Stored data
- - - -
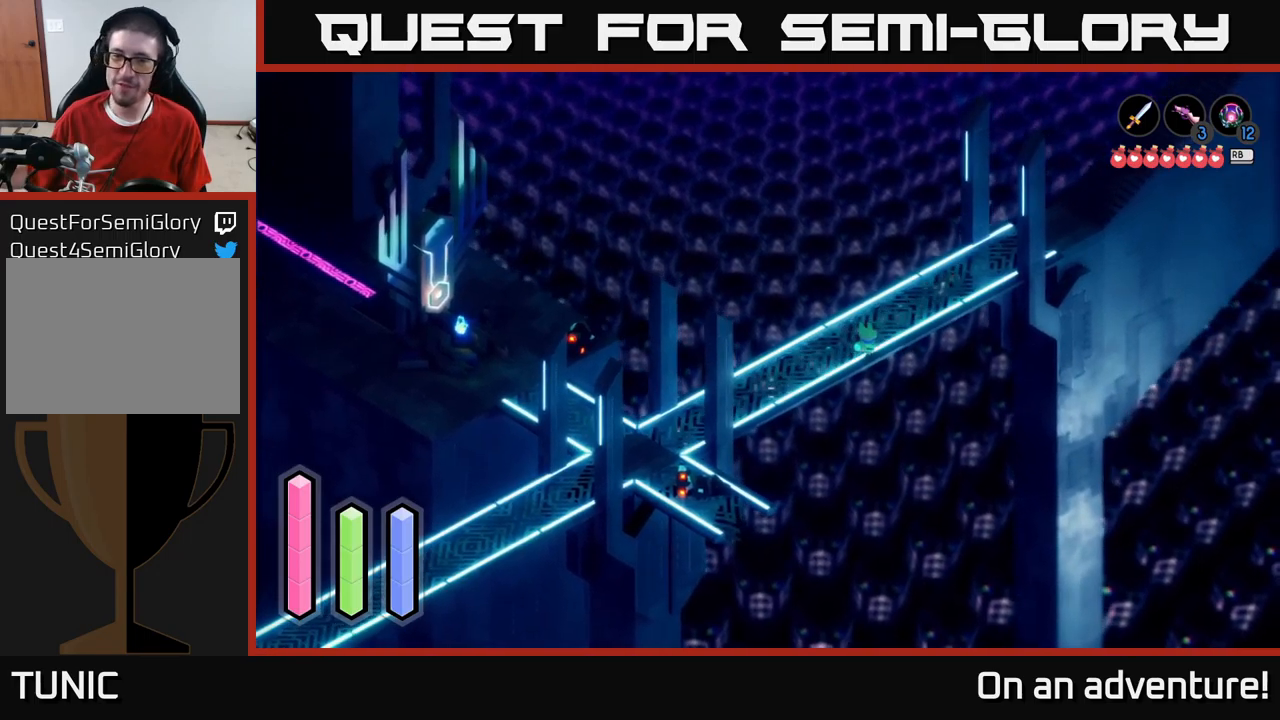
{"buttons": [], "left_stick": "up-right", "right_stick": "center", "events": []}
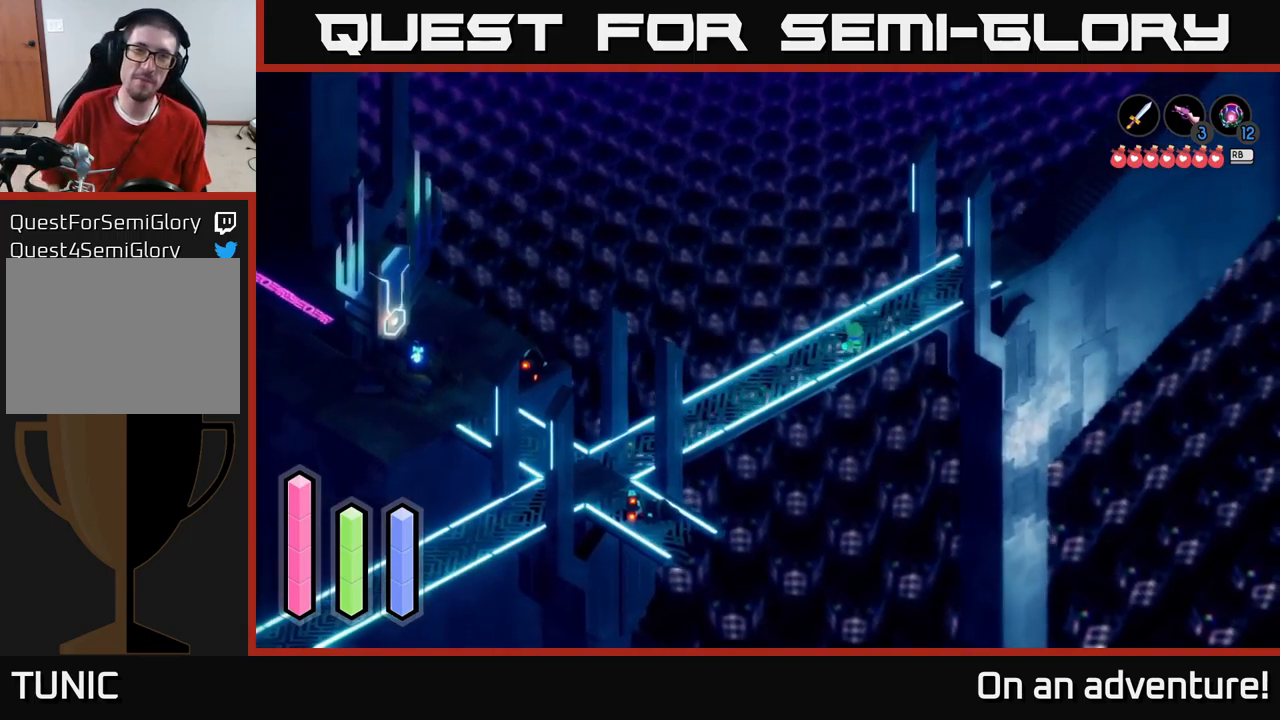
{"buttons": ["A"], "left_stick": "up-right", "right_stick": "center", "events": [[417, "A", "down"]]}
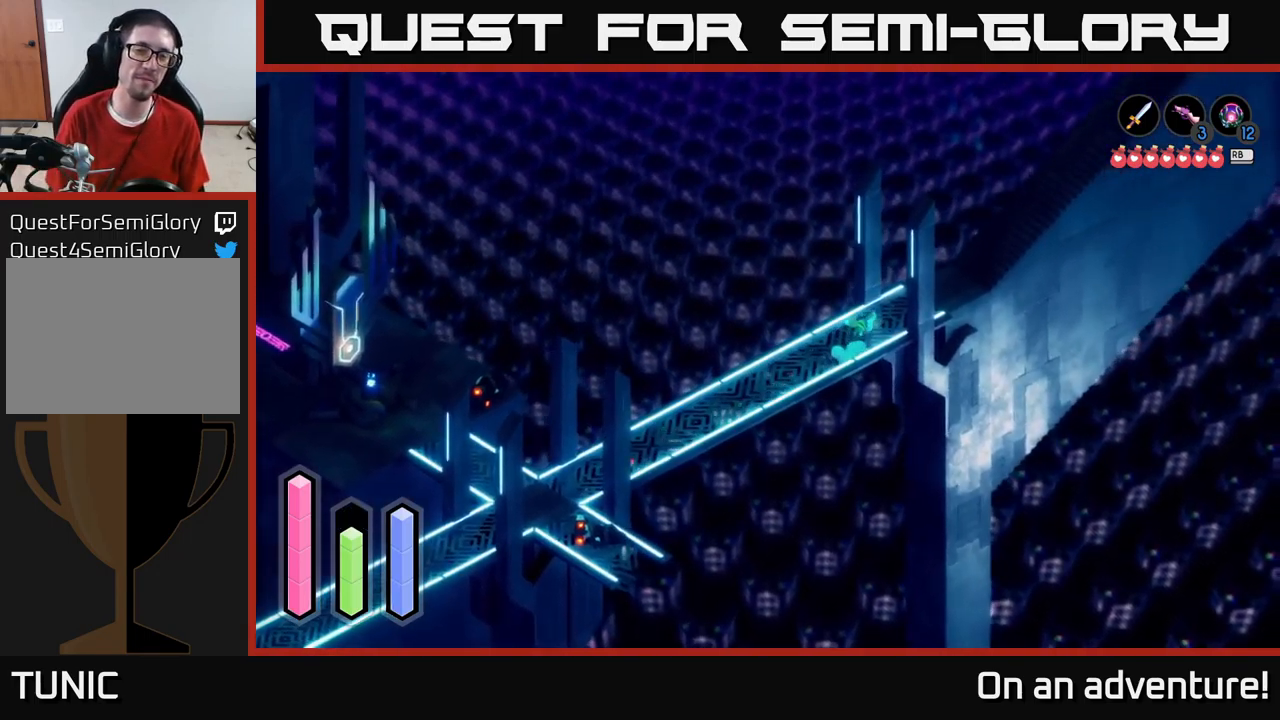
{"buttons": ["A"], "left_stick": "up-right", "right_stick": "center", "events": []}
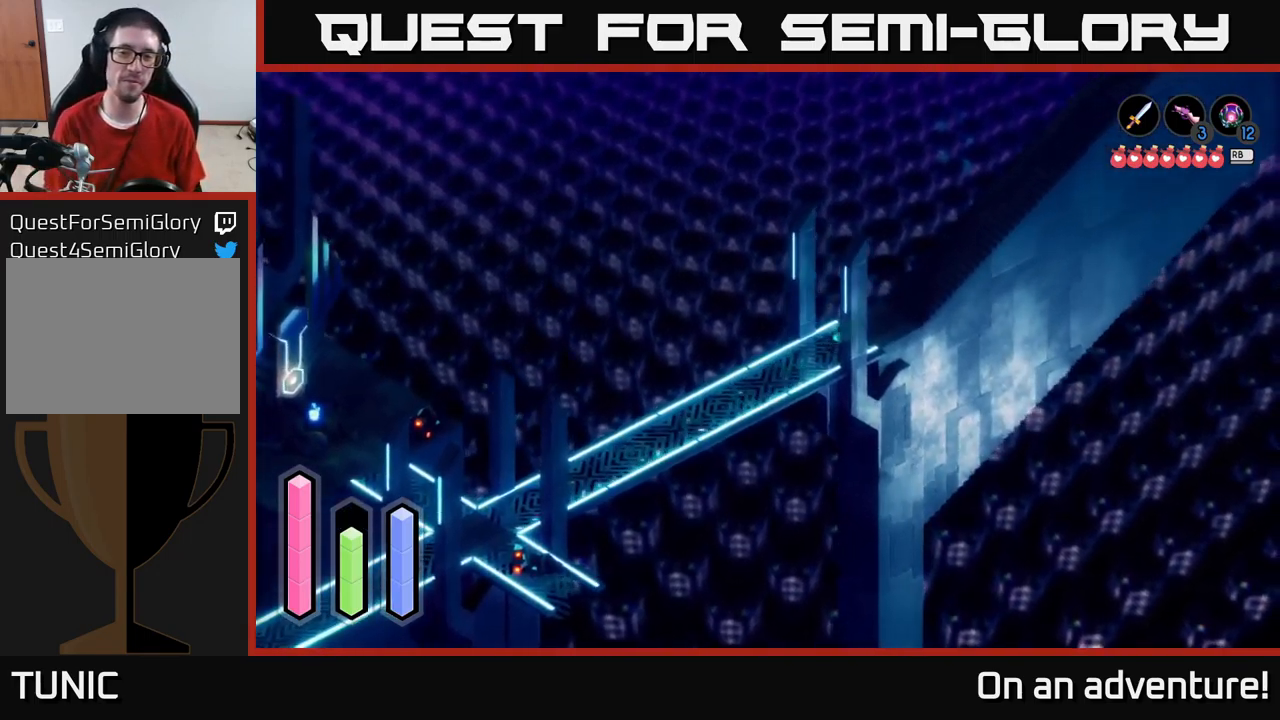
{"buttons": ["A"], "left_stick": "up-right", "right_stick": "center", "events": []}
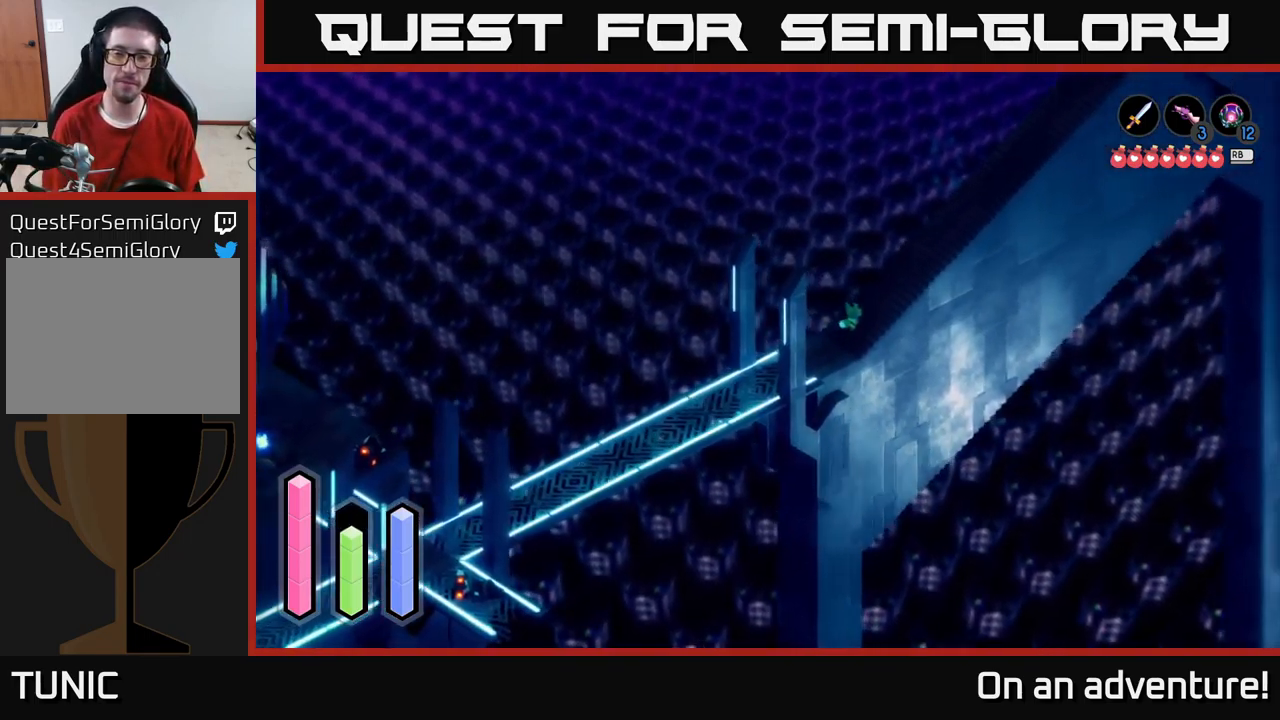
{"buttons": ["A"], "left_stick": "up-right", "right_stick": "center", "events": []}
- - - -
### How to complete this task:
Would you please repeat each record exactly? Leave the pictures out.

### Answer:
{"buttons": [], "left_stick": "up-right", "right_stick": "center", "events": []}
{"buttons": ["A"], "left_stick": "up-right", "right_stick": "center", "events": [[417, "A", "down"]]}
{"buttons": ["A"], "left_stick": "up-right", "right_stick": "center", "events": []}
{"buttons": ["A"], "left_stick": "up-right", "right_stick": "center", "events": []}
{"buttons": ["A"], "left_stick": "up-right", "right_stick": "center", "events": []}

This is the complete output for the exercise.